## Import modules needed

In [1]:
import torch
import torch.nn as nn
import functools
from torch.autograd import Variable
import numpy as np
import matplotlib.pyplot as plt
import torch.nn.functional as F

## Definition of basic functions

In [2]:
def weights_init(m):
    """
    This function initialize the weights of neural networks
    """
    classname = m.__class__.__name__
    if classname.find('Conv') != -1:
        nn.init.normal_(m.weight.data, 0.0, 0.02)
        if m.bias is not None:
            nn.init.constant_(m.bias.data, 0.0)
    elif classname.find('BatchNorm2d') != -1:
        nn.init.normal_(m.weight.data, 1.0, 0.02)
        nn.init.constant_(m.bias.data, 0.0)
    elif classname.find('Linear') != -1:
        nn.init.normal_(m.weight.data, 0.0, 0.02)
        if m.bias is not None:
            nn.init.constant_(m.bias.data, 0.0)
            
def get_norm_layer(norm_type='batch'):
    """
    This function initialize the normalization type of neural networks
    """
    if norm_type == 'batch':
        norm_layer = nn.BatchNorm2d
    elif norm_type == 'instance':
        norm_layer = nn.InstanceNorm2d
    elif norm_type == 'layer':
        norm_layer = nn.LayerNorm
    else:
        raise NotImplementedError('Normalization layer [%s] is not implemented' % norm_type)
    return norm_layer

def print_network(model):
    """
    This function prints the structure and the number of training parameters of neural networks
    """
    num_params = 0
    for param in model.parameters():
        num_params += param.numel()
    print(model)
    print("The number of parameters: {}".format(num_params))

In [3]:
class AdaptiveInstanceNorm2d(nn.Module):
    '''
    Cited from the "MaskGAN: Towards Diverse and Interactive Facial Image Manipulation"
    '''
    def __init__(self, num_features, eps=1e-5, momentum=0.1):
        super(AdaptiveInstanceNorm2d, self).__init__()
        self.num_features = num_features
        self.eps = eps
        self.momentum = momentum
        # weight and bias are dynamically assigned
        self.weight = None
        self.bias = None
        # just dummy buffers, not used
        self.register_buffer('running_mean', torch.zeros(num_features))
        self.register_buffer('running_var', torch.ones(num_features))

    def forward(self, x):
        assert self.weight is not None and self.bias is not None, "Please assign weight and bias before calling AdaIN!"
        b, c = x.size(0), x.size(1)
        running_mean = self.running_mean.repeat(b)
        running_var = self.running_var.repeat(b)

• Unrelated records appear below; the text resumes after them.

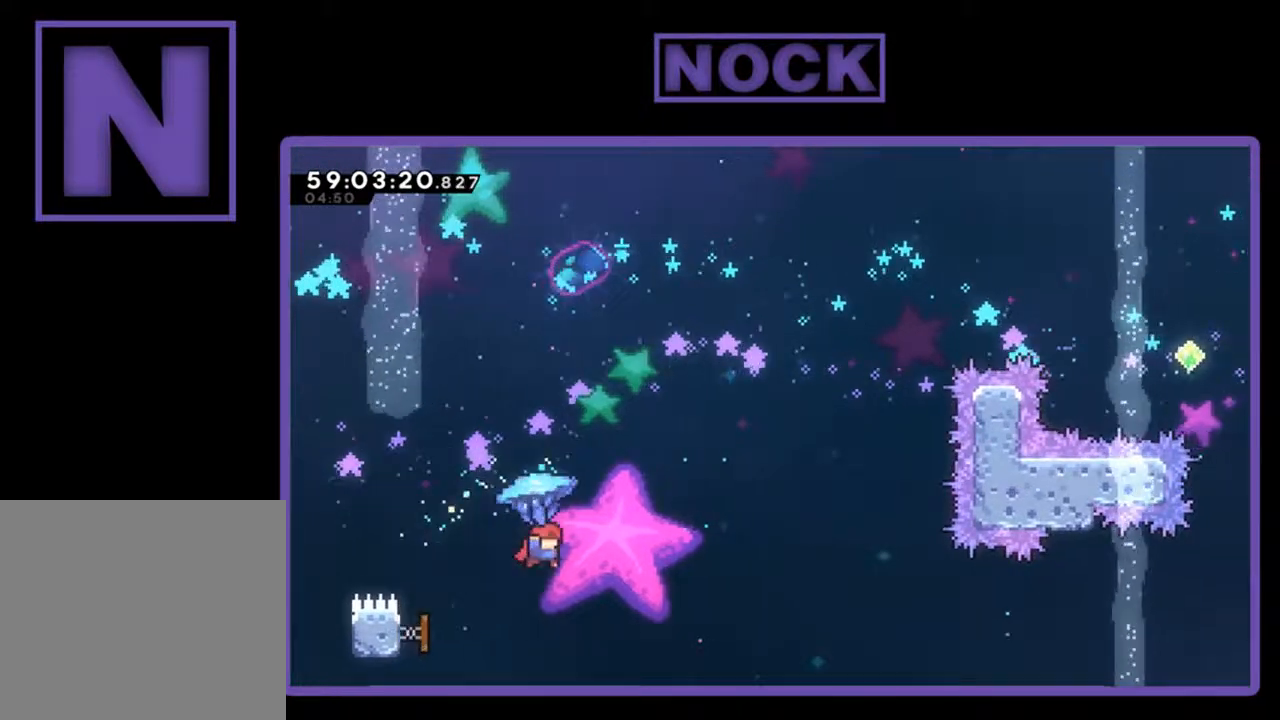
{"buttons": ["R2"], "left_stick": "center", "events": [[33, "DPAD_RIGHT", "down"], [367, "DPAD_RIGHT", "up"]]}
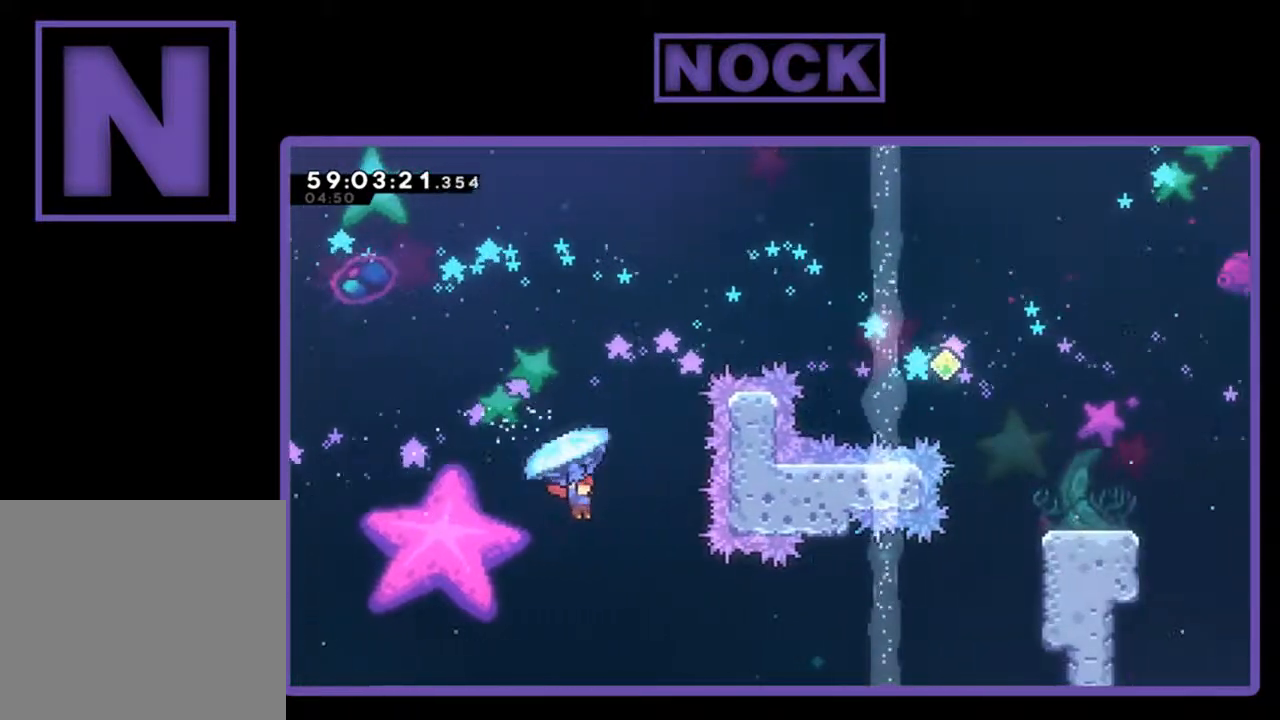
{"buttons": ["R2", "DPAD_LEFT"], "left_stick": "center", "events": [[167, "DPAD_RIGHT", "down"], [300, "DPAD_DOWN", "down"], [333, "DPAD_RIGHT", "up"], [400, "DPAD_DOWN", "up"], [400, "DPAD_LEFT", "down"]]}
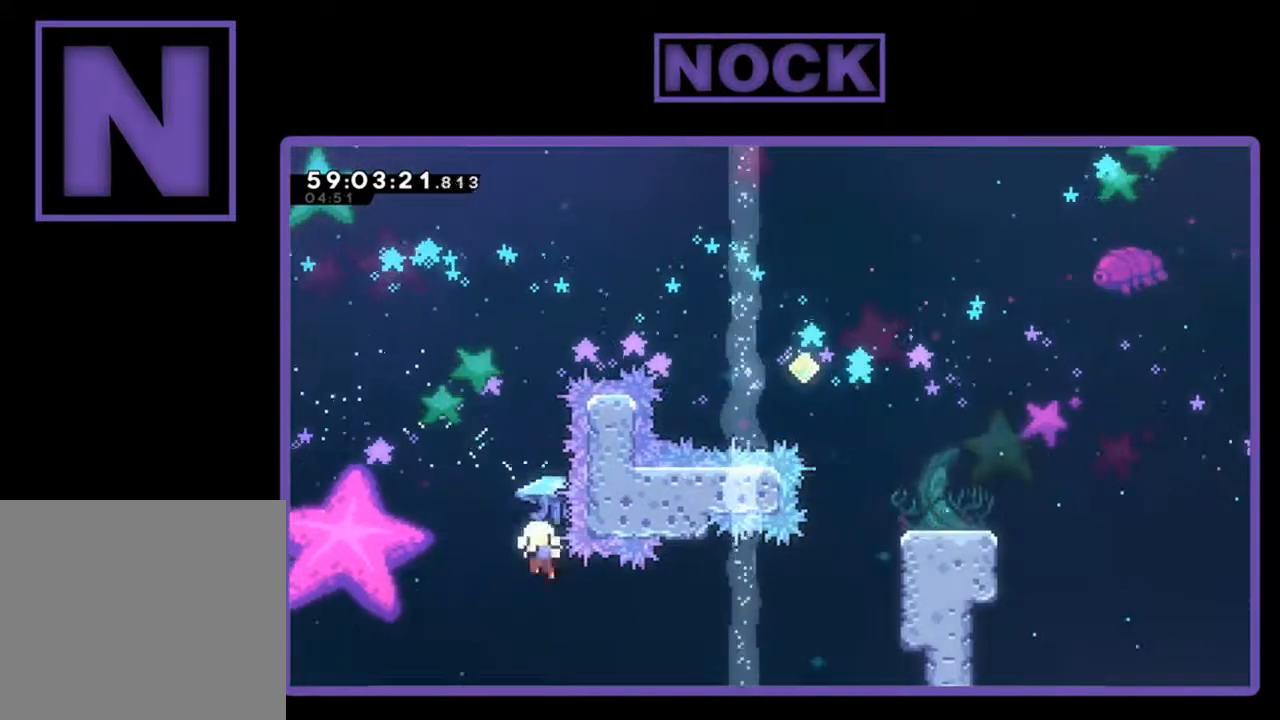
{"buttons": [], "left_stick": "center", "events": [[167, "DPAD_LEFT", "up"], [500, "R2", "up"]]}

        # Apply instance norm
        x_reshaped = x.contiguous().view(1, b * c, *x.size()[2:])

        out = F.batch_norm(
            x_reshaped, running_mean, running_var, self.weight, self.bias,
            True, self.momentum, self.eps)

        return out.view(b, c, *x.size()[2:])

    def __repr__(self):
        return self.__class__.__name__ + '(' + str(self.num_features) + ')'

In [3]:
class ConvBlock(nn.Module):
    def __init__(self, in_channels, out_channels, kernel_size, stride=1, padding=0, norm='none', activation='relu', padtype='zero'):
        super(ConvBlock, self).__init__()
        """
        Initialize the padding operation
        """
        if padtype == 'reflection':
            self.pad = nn.ReflectionPad2d(padding)
        elif padtype == 'replication':
            self.pad = nn.ReplicationPad2d(padding)
        elif padtype == 'zero':
            self.pad = nn.ZeroPad2d(padding)
        elif padtype == 'constant':
            self.pad = nn.ConstantPad2d(padding)
        else:
            assert 0, "Wrong choice of padding type!"
            
        """
        Initialize the Normalization Layer
        """
        if norm == 'Bn':
            self.norm = nn.BatchNorm2d(out_channels)
        elif norm == 'Lbn':
            self.norm = nn.LazyBatchNorm2d(out_channels)
        elif norm == 'In':
            self.norm = nn.InstanceNorm2d(out_channels)
        elif norm == 'Lin':
            self.norm = nn.LazyInstanceNorm2d(out_channels)
        elif norm == 'Adain':
            self.norm = AdaptiveInstanceNorm2d(out_channels)
        elif norm == 'none':
            self.norm = None
        else:
            assert 0, "Wrong choice of Normalization Layer!"
        
        """
        Initialize the Activation Layer
        """
        if activation == 'ReLU':
            self.activation = nn.ReLU(inplace=True)
        elif activation == 'Sigmoid':
            self.activation = nn.Sigmoid()
        elif activation == 'Tanh':
            self.activation = nn.Tanh()
        elif activation == 'Softmax':
            self.activation = nn.Softmax(dim=1)
        elif activation == 'LeakyReLU':
            self.activation = nn.LeakyReLU(0.2, inplace=True)
        elif activation == 'none':
            self.activation = None
        else:
            assert 0, "Wrong choice of Activation Layer!"
            
        self.conv = nn.Conv2d(in_channels, out_channels, kernel_size, stride, bias=True)        
        
    def forward(self, x):
        x = self.conv(self.pad(x))
        if self.norm:
            x = self.norm(x)
        if self.activation:
            x = self.activation(x)
        return x

In [4]:
class SFT(nn.Module):
    def __init__(self):
        super(SFT, self).__init__()
        self.conv1 = nn.Conv2d(64, 64, 1)
        self.conv2 = nn.Conv2d(64, 64, 1) 
        self.conv3 = nn.Conv2d(64, 64, 1)
        self.conv4 = nn.Conv2d(64, 64, 1)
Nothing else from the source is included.